* **Work to do**:
1. Answer these questions using the co-parenting plan article:
(a) What can a parenting plan that seems unfairly skewed to one parent give a judge?
(b) What do family courts in Michigan prefer, absent extreme circumstances?
(c) Why can it be difficult for two separating parents to work out a parenting plan by themselves?
2. Supply the text that follows the last paragraph of the co-parenting plan article.

* **Extract to read**:
################
Tips for developing a successful co-parenting plan

A parenting plan that seems unfairly skewed to one parent may give a judge pause and a reason to ask how the plan was developed.

In Michigan, family courts prefer for both parents to remain in the lives of their children (absent extreme circumstances, of course). What this means for separating or divorcing couples is that a judge is more likely to sign off on a parenting plan if it appears fair and to consider the best interests of the children.

Seek the help of an outside party

Separation, whether the couple was married or not, is often an emotional time. Thus, it can be difficult for two parents to marshal the emotional distance necessary to hammer out a comprehensive and fair parenting plan by themselves. Often, it is best for them to seek outside assistance such as a counselor, meditator or lawyer to help develop the parenting plan.
################
[Dataset excerpts]
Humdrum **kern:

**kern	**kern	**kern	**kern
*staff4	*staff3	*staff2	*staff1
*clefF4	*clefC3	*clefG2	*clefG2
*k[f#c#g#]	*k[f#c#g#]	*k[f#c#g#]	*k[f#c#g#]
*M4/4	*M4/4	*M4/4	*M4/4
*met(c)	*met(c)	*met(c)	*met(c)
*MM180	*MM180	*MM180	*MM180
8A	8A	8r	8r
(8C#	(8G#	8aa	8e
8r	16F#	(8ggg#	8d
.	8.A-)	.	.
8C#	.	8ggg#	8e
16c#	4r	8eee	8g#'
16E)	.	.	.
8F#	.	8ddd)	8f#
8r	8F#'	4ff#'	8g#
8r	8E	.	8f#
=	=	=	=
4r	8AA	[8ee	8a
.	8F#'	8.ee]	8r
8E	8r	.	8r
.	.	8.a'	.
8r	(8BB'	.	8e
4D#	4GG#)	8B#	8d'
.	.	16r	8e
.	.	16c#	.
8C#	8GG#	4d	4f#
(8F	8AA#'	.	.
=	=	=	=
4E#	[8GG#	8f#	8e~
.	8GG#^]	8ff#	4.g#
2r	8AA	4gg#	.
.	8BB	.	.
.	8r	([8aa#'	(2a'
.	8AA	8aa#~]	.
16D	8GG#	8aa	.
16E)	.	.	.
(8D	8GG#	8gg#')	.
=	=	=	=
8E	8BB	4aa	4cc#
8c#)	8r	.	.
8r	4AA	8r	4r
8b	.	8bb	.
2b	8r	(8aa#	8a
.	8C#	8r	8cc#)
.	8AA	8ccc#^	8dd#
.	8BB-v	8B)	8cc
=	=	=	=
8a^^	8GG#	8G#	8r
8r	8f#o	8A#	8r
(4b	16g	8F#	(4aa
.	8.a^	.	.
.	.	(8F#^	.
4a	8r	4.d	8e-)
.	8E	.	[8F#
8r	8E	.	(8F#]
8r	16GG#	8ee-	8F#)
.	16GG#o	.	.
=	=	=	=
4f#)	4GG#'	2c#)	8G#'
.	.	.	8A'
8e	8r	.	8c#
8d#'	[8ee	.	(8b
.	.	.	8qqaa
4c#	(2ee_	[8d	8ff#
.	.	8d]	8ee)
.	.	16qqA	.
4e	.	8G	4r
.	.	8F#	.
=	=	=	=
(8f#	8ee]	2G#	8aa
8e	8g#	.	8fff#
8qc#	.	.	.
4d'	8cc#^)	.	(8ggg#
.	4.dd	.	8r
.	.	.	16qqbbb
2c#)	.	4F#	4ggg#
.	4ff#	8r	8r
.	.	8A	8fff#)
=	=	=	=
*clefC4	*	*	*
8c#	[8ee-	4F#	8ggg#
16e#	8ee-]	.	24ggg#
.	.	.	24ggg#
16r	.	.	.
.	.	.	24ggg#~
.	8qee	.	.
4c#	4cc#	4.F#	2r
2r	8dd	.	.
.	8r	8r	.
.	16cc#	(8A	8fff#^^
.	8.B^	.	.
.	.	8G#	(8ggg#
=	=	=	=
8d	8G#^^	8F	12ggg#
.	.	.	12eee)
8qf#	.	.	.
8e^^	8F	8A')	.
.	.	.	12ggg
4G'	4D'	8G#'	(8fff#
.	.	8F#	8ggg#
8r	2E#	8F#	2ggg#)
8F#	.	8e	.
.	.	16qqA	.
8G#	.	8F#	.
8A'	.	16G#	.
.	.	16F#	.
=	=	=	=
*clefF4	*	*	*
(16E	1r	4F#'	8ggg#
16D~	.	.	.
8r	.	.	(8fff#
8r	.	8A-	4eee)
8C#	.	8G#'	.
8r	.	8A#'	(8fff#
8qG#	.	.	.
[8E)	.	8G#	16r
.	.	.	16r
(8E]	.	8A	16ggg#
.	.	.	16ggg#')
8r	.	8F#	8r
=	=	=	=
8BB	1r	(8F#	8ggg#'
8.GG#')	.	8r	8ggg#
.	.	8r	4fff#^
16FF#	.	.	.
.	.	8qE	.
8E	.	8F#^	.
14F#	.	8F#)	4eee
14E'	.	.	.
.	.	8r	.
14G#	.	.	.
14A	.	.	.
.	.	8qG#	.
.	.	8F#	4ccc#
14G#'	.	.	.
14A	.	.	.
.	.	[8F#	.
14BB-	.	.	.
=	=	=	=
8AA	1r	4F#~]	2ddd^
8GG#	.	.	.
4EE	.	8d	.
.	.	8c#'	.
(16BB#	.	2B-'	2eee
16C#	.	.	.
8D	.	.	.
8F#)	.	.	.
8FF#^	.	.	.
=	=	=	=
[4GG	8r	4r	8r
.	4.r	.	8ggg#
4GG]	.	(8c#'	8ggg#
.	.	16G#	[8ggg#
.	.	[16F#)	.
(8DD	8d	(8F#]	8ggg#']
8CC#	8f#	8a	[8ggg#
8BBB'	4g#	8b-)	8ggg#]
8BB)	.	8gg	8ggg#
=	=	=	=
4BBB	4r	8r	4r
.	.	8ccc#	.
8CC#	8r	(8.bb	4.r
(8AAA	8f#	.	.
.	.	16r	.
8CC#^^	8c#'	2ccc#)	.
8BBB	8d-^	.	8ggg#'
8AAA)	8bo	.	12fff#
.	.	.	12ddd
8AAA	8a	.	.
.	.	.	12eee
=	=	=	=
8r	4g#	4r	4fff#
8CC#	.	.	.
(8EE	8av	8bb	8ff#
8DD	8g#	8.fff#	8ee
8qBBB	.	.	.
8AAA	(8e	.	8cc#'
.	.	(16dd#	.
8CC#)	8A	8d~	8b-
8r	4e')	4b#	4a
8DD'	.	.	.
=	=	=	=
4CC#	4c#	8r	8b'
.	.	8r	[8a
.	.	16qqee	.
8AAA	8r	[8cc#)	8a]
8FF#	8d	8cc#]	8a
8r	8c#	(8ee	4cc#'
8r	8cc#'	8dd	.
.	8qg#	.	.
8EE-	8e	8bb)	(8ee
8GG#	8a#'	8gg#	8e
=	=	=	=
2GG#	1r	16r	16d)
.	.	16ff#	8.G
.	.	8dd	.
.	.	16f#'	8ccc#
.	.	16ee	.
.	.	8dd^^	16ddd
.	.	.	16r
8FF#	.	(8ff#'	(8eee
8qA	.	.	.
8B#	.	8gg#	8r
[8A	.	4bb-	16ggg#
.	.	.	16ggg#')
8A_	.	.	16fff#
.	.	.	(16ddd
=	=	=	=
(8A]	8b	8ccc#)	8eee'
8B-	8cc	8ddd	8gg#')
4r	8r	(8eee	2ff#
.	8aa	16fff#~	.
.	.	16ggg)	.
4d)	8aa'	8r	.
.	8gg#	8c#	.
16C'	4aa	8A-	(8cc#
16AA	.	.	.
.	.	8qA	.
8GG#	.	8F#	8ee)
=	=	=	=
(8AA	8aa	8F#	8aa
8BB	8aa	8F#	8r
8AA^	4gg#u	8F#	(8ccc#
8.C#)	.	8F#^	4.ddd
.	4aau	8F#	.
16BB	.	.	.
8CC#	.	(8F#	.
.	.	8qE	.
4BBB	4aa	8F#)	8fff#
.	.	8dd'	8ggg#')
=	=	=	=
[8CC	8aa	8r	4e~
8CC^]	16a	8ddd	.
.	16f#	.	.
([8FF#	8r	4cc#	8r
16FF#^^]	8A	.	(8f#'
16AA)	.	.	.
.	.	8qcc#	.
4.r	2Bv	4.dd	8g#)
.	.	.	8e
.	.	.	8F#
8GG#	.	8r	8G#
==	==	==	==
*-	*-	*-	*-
################
* **Answers provided**:
1.
(a) Pause and a reason to ask how the plan was developed.
(b) That both parents remain in the lives of their children.
(c) Separation is often an emotional time, so it can be hard for them to marshal the emotional distance needed to hammer out a comprehensive and fair plan.

2.
Agree on the goal up front

It also helps for both parents to agree on the goal of the parenting plan up front: to create a plan that best serves their children. The aim is not for one parent to win or to deny the other parent time; it is simply to do what is best for the kids. Sacrifices, whether emotional, financial or both, will likely have to be made by both parents in the name of compromise. Both parents should recognize the value the other parent brings to the lives of the children.

Start with "easy" issues

Often, successes breed further successes, so it can help to start parenting plan talks with "easy" issues. Of course, what is "easy" varies from family to family, but a place to start could be that the children get to be with Mom for Mother's Day weekend and with Dad for Father's Day weekend, and that when the children are with one parent, they have the ability to contact their other parent at any time through email or phone as they want. (Same-sex couples might prefer to alternate odd-numbered and even-numbered years for Mother's Day and Father's Day, or have the children be with one parent on Saturday and the other on Sunday.)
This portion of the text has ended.